* _WHAT IS EXPECTED_
Which lines below contain the word "Figure"? Copy each one.

* _INFORMATION SHOWN_
- - -

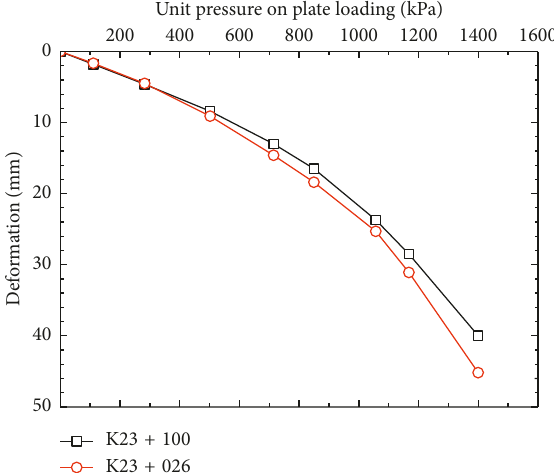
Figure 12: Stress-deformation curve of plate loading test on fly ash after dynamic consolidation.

- - -

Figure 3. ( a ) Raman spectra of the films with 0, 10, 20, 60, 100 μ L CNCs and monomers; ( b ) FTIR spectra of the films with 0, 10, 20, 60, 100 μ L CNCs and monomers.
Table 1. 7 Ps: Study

- - -

* _WRITTEN RESPONSE_
Figure 12: Stress-deformation curve of plate loading test on fly ash after dynamic consolidation.
Figure 3. ( a ) Raman spectra of the films with 0, 10, 20, 60, 100 μ L CNCs and monomers; ( b ) FTIR spectra of the films with 0, 10, 20, 60, 100 μ L CNCs and monomers.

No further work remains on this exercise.